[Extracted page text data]
=== Section Start ===
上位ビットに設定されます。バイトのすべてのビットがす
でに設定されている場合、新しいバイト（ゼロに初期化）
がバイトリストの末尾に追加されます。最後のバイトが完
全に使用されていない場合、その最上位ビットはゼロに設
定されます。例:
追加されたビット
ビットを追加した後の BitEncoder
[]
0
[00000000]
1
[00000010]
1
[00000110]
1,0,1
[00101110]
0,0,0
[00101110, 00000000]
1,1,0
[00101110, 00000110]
=== Section End ===
All the lines above must appear again in the answer, word for word.

FINAL ANSWER:
上位ビットに設定されます。バイトのすべてのビットがす
でに設定されている場合、新しいバイト（ゼロに初期化）
がバイトリストの末尾に追加されます。最後のバイトが完
全に使用されていない場合、その最上位ビットはゼロに設
定されます。例:
追加されたビット
ビットを追加した後の BitEncoder
[]
0
[00000000]
1
[00000010]
1
[00000110]
1,0,1
[00101110]
0,0,0
[00101110, 00000000]
1,1,0
[00101110, 00000110]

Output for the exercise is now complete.